Dogfish
Trade Only
Dogfish might be a species shunned by recreational anglers these days, but the introduction of “nuggets of dogfish” to the marketplace could be a harbinger of things to come in the world of angling.
Recent reports by the Associated Press that “trash fish” could become sought-after meals are more than fascinating. After all, the more species anglers might pursue with success, the more appealing buying a new boat could be. Now, I’m not suggesting people are going to buy a new boat to go catch junk fish — or am I?
In New England, so-called “trash fish” are being called “fish sticks for millennials” by some observers. For example, Ipswich Shellfish of Massachusetts is reportedly producing “nuggets of dogfish” coated in a gluten-free, allergen-friendly crust.
The dogfish is actually the name for various small bottom-dwelling sharks of several different families. Spiny dogfishes have two spines, one in front of each dorsal fin. The common spiny dogfish is found in most oceans and is particularly abundant in shallow, temperate waters. The spines in this species contain venom that can cause a very painful wound.
East Coast fishermen catch millions of pounds of dogfish annually and sell them for just pennies at dockside. But it’s part of a growing trend toward junk fish in fish markets around the country.
In New England, for example, the traditional food fish has long been the Atlantic cod. But it has faded in the face of overfishing and environmental changes. Restaurant owners, fishermen and food-processing companies say a growing shift to other species is already helping to fill that void. An increasing awareness among consumers about fish sustainability has helped spark the trend. Consumers are also learning that more often their seafood is coming from Asia despite having abundant, albeit lesser known, supplies of domestic fish.
Dogfish feed on a variety of fishes and invertebrates and cause great damage to populations of commercially valuable fish. It’s a similar story for other fish species, including the Asian carp (threatening the Great Lakes) and the lionfish (threatening reefs and oceans).
The Asian carp are voracious eaters that are expected to destroy the native fish in the Great Lakes if they succeed in entering Lake Michigan near Chicago. They are currently being kept out by a series of electric fences in the Illinois Waterway. But these carp are edible, even considered excellent fare in Asian countries, so why not harvest and market them here?

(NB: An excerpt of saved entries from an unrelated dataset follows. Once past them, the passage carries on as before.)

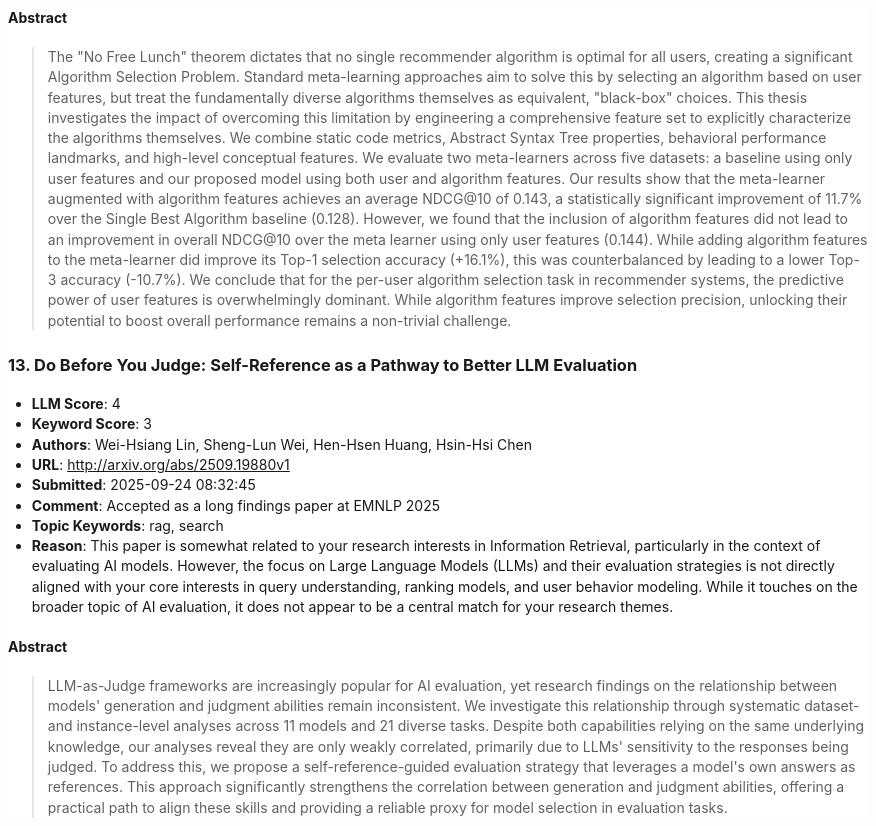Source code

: #### Abstract
> The "No Free Lunch" theorem dictates that no single recommender algorithm is
optimal for all users, creating a significant Algorithm Selection Problem.
Standard meta-learning approaches aim to solve this by selecting an algorithm
based on user features, but treat the fundamentally diverse algorithms
themselves as equivalent, "black-box" choices. This thesis investigates the
impact of overcoming this limitation by engineering a comprehensive feature set
to explicitly characterize the algorithms themselves. We combine static code
metrics, Abstract Syntax Tree properties, behavioral performance landmarks, and
high-level conceptual features. We evaluate two meta-learners across five
datasets: a baseline using only user features and our proposed model using both
user and algorithm features. Our results show that the meta-learner augmented
with algorithm features achieves an average NDCG@10 of 0.143, a statistically
significant improvement of 11.7% over the Single Best Algorithm baseline
(0.128). However, we found that the inclusion of algorithm features did not
lead to an improvement in overall NDCG@10 over the meta learner using only user
features (0.144). While adding algorithm features to the meta-learner did
improve its Top-1 selection accuracy (+16.1%), this was counterbalanced by
leading to a lower Top-3 accuracy (-10.7%). We conclude that for the per-user
algorithm selection task in recommender systems, the predictive power of user
features is overwhelmingly dominant. While algorithm features improve selection
precision, unlocking their potential to boost overall performance remains a
non-trivial challenge.

### 13. Do Before You Judge: Self-Reference as a Pathway to Better LLM Evaluation

- **LLM Score**: 4
- **Keyword Score**: 3
- **Authors**: Wei-Hsiang Lin, Sheng-Lun Wei, Hen-Hsen Huang, Hsin-Hsi Chen
- **URL**: <http://arxiv.org/abs/2509.19880v1>
- **Submitted**: 2025-09-24 08:32:45
- **Comment**: Accepted as a long findings paper at EMNLP 2025
- **Topic Keywords**: rag, search
- **Reason**: This paper is somewhat related to your research interests in Information Retrieval, particularly in the context of evaluating AI models. However, the focus on Large Language Models (LLMs) and their evaluation strategies is not directly aligned with your core interests in query understanding, ranking models, and user behavior modeling. While it touches on the broader topic of AI evaluation, it does not appear to be a central match for your research themes.

#### Abstract
> LLM-as-Judge frameworks are increasingly popular for AI evaluation, yet
research findings on the relationship between models' generation and judgment
abilities remain inconsistent. We investigate this relationship through
systematic dataset- and instance-level analyses across 11 models and 21 diverse
tasks. Despite both capabilities relying on the same underlying knowledge, our
analyses reveal they are only weakly correlated, primarily due to LLMs'
sensitivity to the responses being judged. To address this, we propose a
self-reference-guided evaluation strategy that leverages a model's own answers
as references. This approach significantly strengthens the correlation between
generation and judgment abilities, offering a practical path to align these
skills and providing a reliable proxy for model selection in evaluation tasks.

The non-native lionfish are gobbling up other reef fish and mollusks and even attacking commercially important species like grouper and snapper. One experiment in the Bahamas found that lionfish can gobble up 79 percent of juvenile fish in a reef in just five weeks. But a filet of this trash fish is rated as delicious.
The commercial industry is putting more emphasis on fish that have traditionally lacked market appeal or economic value as old staples like cod, tuna or haddock decline or become the subject of restricted fishing quotas. For instance in Florida, regulators have incentivized the taking of the undesirable lionfish. Over on the West Coast, the Jonah crab has also found acceptance as an alternative to the popular Dungeness crab, and so it goes.
Interestingly, as more and more unscientifically-based restrictions are put upon the nation’s saltwater recreational anglers and as confiscatory actions like sector separation are employed in the name of fish management, popularizing abundant trash fish could help sustain recreational fishing. In cases like these, it just takes time to change the fishing (and dining) culture. We are on the right path.